Thursday, June 7, 2007

Balsam Mountain Preserve Dam Break

So, we got to work this morning with the news that a dam at Balsam Mountain Preserve had broken, and water was pouring into Scott's Creek. Thanks to the drought, it appears unlikely that there will be a torrential flood, although indications are that plenty of silt and mud will be deposited downstream. Really nice for the trout.

What went wrong? An article from a couple of years back goes into some detail regarding Balsam Mountain Preserve's erosion control measures. So how many more of these jackleg dams are sitting on the mega-developments in Jackson County. Which will be the next to break? What are the responsibilities of the developers when the downstream areas are damaged by the released sediment? I wonder if the developers will educate us on this at Monday night's public hearing regarding the subdivision and steep slope ordinances.

Just wondering.

And if these dams are going to start breaking during an extended drought, it makes you wonder what hell will break loose if we start to get heavy rains again. I'm sure our friendly developers will have all the answers for us on Monday. Bastards. Greedy dissembling bastards.

Balsam Mountain Preserve map

From the erosion control article cited above (I have no idea if the dam mentioned herein is the same dam that failed this morning):

The stables and associated pasture encompassed 5 acres of clearing adjacent to Cashie Branch. All of the site was graded to drain away from the creek and into a 4,000-cubic-foot sediment basin. We recommended the use of a flashboard riser outlet, which was installed in March 2003. This was installed in a manner similar to a perforated riser, placed away from the dam wall and with a stone collar due to the contractor’s unfamiliarity with this type of outlet. More specific instructions to install it closer to the dam wall and anchored to the bottom with stakes or cement were needed. The purpose of the flashboard riser is to allow the formation of a permanent pool while retaining the ability to drain the basin if needed to remove sediment.
Most of the area was well stabilized with grass and mulch when grading was complete, but a fill area for the stables continued to contribute sediment to runoff for several months
. The first attempt to reduce this impact was to install a small sediment trap below the disturbed area. While this did retain a large amount of the sediment, the water was then released on the pasture, creating more erosion.

UPDATE
From WLOS:
A river of mud and debris marks the spot where a dam break sent about a million gallons of water down a mountain in Jackson County today. It happened in a development called Balsam Mountain Preserve. Emergency management crews do not know what caused the dam to break. The water went about 4 to 5 miles down into Cripple Creek. The dam at an irrigation pond broke about 8:50 this morning and put debris on about 10 bridges in and around the development. Emergency management tells us it could have been a dangerous situation but fortunately no one was hurt. No one had to evacuate and no home sites were damaged. Workers are looking at exactly what happened and how to fix it.
Furthermore, compare the Balsam Mountain Preserve hype...
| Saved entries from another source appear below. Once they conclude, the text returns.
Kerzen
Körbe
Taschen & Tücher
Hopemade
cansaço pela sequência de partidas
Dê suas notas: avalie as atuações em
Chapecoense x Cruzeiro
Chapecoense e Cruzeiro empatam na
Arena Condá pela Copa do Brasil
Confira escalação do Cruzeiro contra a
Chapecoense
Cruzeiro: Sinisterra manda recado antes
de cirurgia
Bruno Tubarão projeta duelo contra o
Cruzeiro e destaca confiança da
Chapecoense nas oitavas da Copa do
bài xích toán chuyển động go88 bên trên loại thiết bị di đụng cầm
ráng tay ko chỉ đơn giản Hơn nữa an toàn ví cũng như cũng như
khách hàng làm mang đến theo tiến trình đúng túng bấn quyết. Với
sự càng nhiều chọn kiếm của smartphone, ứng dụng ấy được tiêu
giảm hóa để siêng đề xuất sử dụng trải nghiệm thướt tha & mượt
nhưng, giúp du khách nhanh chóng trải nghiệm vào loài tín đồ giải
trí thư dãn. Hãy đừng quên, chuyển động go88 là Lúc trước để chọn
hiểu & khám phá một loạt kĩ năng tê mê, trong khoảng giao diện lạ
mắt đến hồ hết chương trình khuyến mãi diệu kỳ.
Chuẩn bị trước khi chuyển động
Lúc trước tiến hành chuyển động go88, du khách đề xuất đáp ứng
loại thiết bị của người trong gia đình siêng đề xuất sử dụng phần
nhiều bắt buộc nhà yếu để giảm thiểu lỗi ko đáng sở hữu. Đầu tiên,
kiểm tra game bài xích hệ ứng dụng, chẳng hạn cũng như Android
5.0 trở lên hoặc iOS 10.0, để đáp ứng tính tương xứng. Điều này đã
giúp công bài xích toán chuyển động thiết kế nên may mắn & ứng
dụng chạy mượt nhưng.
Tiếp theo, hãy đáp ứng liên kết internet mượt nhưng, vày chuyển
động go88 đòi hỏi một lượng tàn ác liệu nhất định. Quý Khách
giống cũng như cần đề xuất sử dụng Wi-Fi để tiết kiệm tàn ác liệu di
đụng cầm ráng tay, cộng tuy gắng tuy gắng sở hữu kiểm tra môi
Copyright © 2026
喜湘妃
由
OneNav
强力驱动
When we say that Balsam Mountain Preserve's 38 miles streams are the purest you'll find anywhere, we're not exaggerating. That's a scientific fact, documented by our own on-staff naturalists and some of the many professional researchers who use Balsam Mountain as a living laboratory. As a result of the careful work of the Balsam Mountain Trust, which manages the land and streams in our preserve, Balsam Mountain Preserve earned high marks in an independent study measuring water quality. Thanks to our pristine waters, our streams are the last homes of the southern brook trout. Once common throughout the region, this fish has grown rare as more streams become inundated with silt and chemicals. But the southern brook trout is thriving here - and that's good news for those who enjoy both fishing and the beauty of untouched nature. (blah, blah, blah)
...with reality:



balsam mountain preserve golf course dam break, jackson county

2 comments:

Anonymous said...

We are a nation of laws, enforce them. There is no way the dam would have failed if they had properly applied bentinite to the dam building process. Someone wake up Arnold Palmers drunk ass and cite his company responsible.
Mark Zwick
Camp Creek

Anonymous said...

like what you said about calling river the Tuck..it is worthy of speaking the entire name Tuckaseegee River. grated me the first time I heard it used that way

kinda like wcu "get in the Whee" and the whee car stickers we see. can only imagine how you could comment on get in the whee,,,keep writing.I just found your blog.